Association Française pour l’agriculture Biologique : AFAB

Agriculture Biologique : Les Français et le bio

En 2019, plus de 9 Français sur 10 déclarent avoir consommé des produits biologiques et près des ¾ consomment bio régulièrement (au moins une fois par mois).  14% en consomment même tous les jours !. La consommation régulière d’aliments biologique progresse dans l’Hexagone, avec près de 71% des Français qui consomment au moins un produit biologique par mois, selon le baromètre de l’Agence bio.

l’agriculture biologique et création de la FNAB

La mise en pratique de l’agriculture biologique au début des années 60 fait de la France un pays pionnier : le Groupement d’Agriculture Biologique de l’Ouest (GABO) est créé en 1958, il devient l’AFAB (Association Française d’Agriculture Biologique) en 1961. Deux tendances s’y dessinent : un courant lié à des firmes commerciales qui approvisionnent les producteurs en intrants (la société Lemaire-Boucher) et, en réaction, un courant indépendant de toute attache commerciale, l’association Nature et Progrès est créée en 1964, qui se veut ouverte à toutes les méthodes d’agriculture biologique.  C’est le début d’un socle politique et scientifique commun.

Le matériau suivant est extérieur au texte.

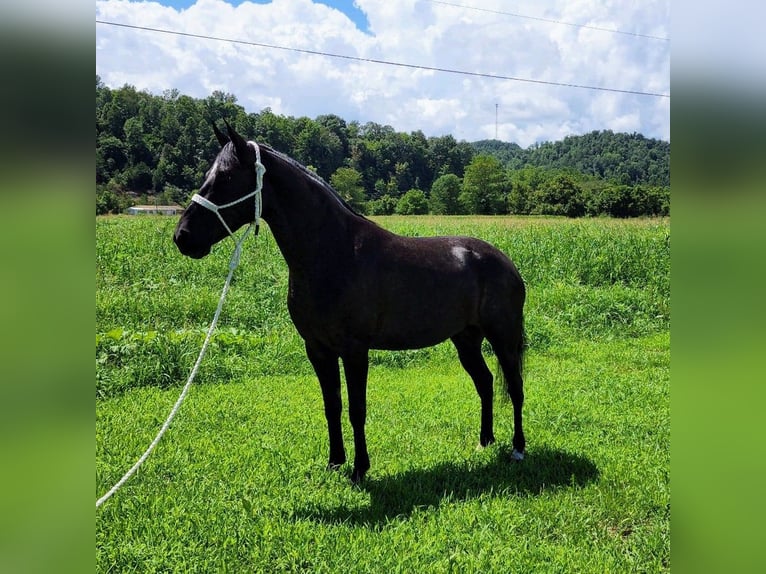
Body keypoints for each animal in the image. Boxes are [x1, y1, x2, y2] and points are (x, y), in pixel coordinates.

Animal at [176, 122, 528, 486]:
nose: (182, 237)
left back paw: (518, 449)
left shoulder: (355, 350)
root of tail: (505, 262)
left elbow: (357, 409)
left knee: (515, 387)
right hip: (466, 339)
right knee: (485, 382)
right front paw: (334, 463)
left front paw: (360, 469)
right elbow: (332, 406)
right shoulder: (318, 349)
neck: (335, 253)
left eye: (227, 177)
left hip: (503, 337)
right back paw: (485, 441)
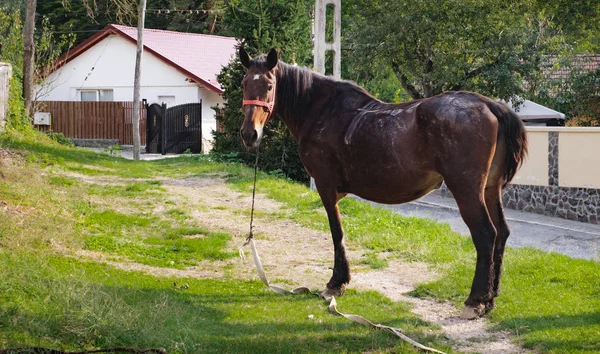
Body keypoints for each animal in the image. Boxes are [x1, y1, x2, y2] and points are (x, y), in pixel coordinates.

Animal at [237, 47, 528, 318]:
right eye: (244, 83)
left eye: (270, 85)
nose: (250, 134)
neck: (321, 109)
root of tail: (489, 105)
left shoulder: (325, 185)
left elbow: (336, 232)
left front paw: (336, 283)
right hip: (489, 189)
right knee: (502, 233)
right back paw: (490, 298)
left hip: (466, 189)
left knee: (485, 234)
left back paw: (475, 300)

1962, Année charnière pour le bio en France, par la création de la fondation de l’Association Française pour l’agriculture Biologique (AFAB). Qu’est ce que le Bio, ce n’est ni plus ni moins qu’une méthode de production agricole, qui exclut le recours aux produits chimiques, et à l’agriculture intensive telle que produite, durant une grande partie du dernier siècle,  et certains vont plus loin, si vous voyez des chevaux labourer des vignes, il y a de grandes chances pour que le viticulteur, soit un fervent du bio.

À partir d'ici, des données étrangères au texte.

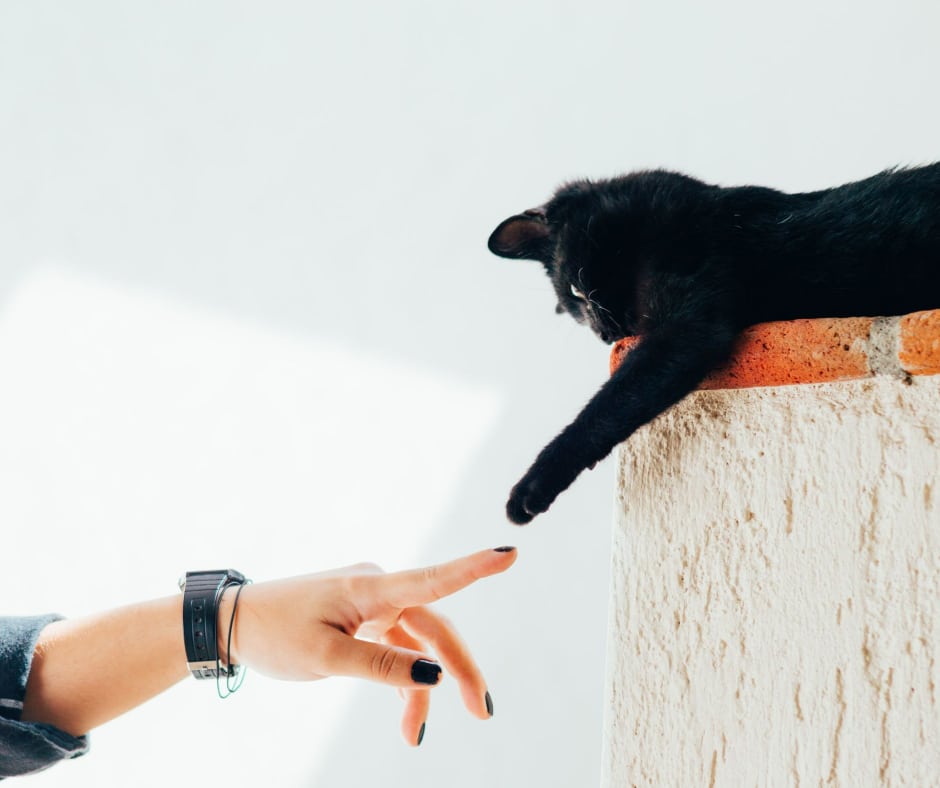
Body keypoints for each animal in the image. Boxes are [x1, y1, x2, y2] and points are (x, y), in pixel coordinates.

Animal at [488, 162, 940, 524]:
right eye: (574, 311)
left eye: (578, 293)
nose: (604, 336)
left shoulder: (688, 327)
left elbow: (606, 408)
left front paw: (531, 488)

Il y a 50 ans (1970), un grand mouvement s’est crée, pour le retour à la nature et à la production des produits biologiques. Nous avons vu, ici et là, fleurir des jardiniers du dimanche, qui faisaient leurs cultures dans leurs petits coins.  Un plan fut créé, Agriculture Biologique : Horizon 2012, suite au Grenelle de l’environnement, ce qui impliquait de multiplier par trois ( x 3) la surface biologique utilisée en quelques années. C’était un joli prolongement à la création du  premier syndicat d’agrobiologie, dont la création remonte à l’année  1964 (Source)

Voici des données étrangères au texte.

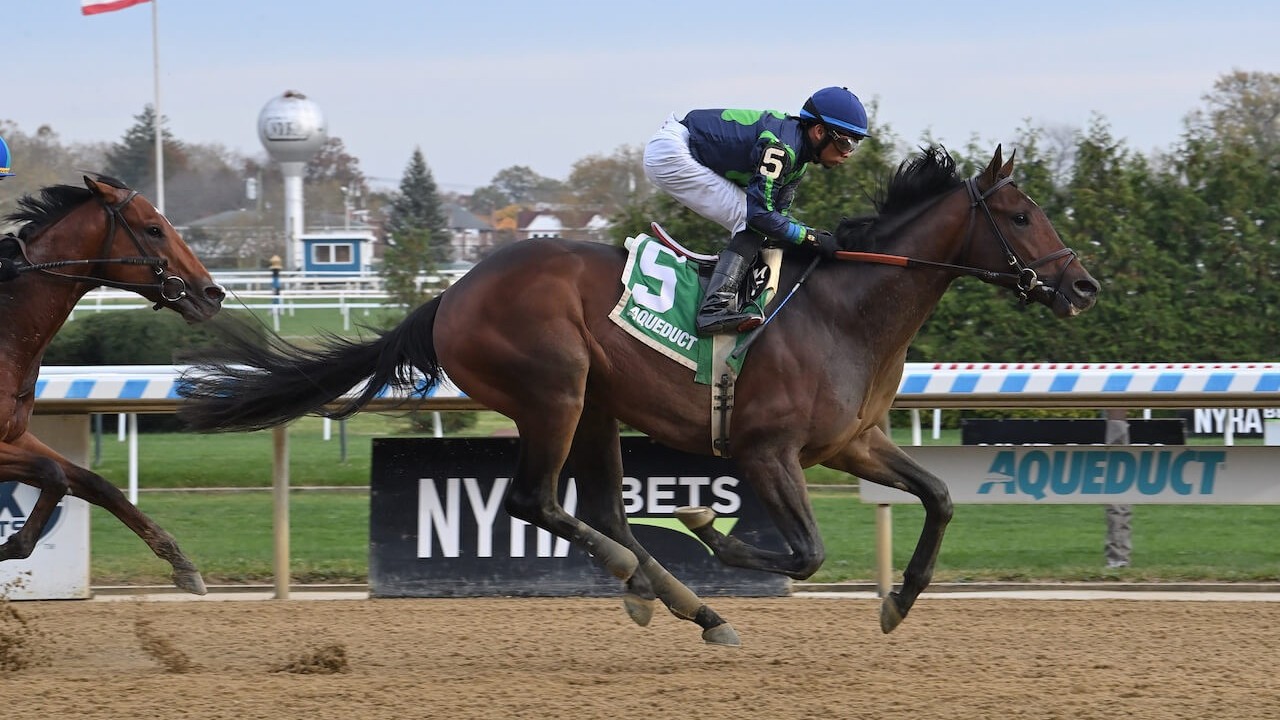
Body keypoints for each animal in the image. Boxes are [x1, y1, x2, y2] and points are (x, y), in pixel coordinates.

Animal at [1, 176, 222, 591]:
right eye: (154, 229)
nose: (212, 293)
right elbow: (54, 475)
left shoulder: (15, 435)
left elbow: (90, 481)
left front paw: (181, 561)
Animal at [177, 144, 1100, 638]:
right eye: (1021, 216)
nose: (1082, 286)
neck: (846, 309)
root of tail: (453, 293)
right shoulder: (767, 452)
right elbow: (801, 552)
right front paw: (712, 529)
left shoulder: (853, 442)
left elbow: (940, 496)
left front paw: (900, 601)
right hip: (555, 392)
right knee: (537, 503)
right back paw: (658, 583)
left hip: (598, 407)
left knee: (600, 510)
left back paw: (685, 606)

Il n’y a pas si longtemps, le journal le monde a publié, une étude démontrant que l’agriculture biologique pouvait être bien plus productive qu’on ne le pensait, et tout cela en respectant l’environnement et en préservant la biodiversité. Une seconde étude du même journal, prétendait qu’en 2050, une agriculture 100 % biologique, suffirait pour nourrir la planète, sous condition de réduire les gaspillages et de limiter ou diminuer, la consommation de protéines animales, et tout cela en diminuant les gaz à effet de serre !! C’est beau de rêver, mais la réalité, est que le bio ne représente que 1 % de l’ensemble des terres cultivées dans le monde, et que la France fait un peu mieux, avec 6 % des terres agricoles . (source)

Soyons réalistes, selon la FAO O=- Organisation des Nations Unies pour l’alimentation et l’agriculture, les productions agricoles devront augmenter de 50% d’ici 2050, si l’on espère que la population mondiale soit nourrie, car nous serons quand même près de 10  milliards d’humains.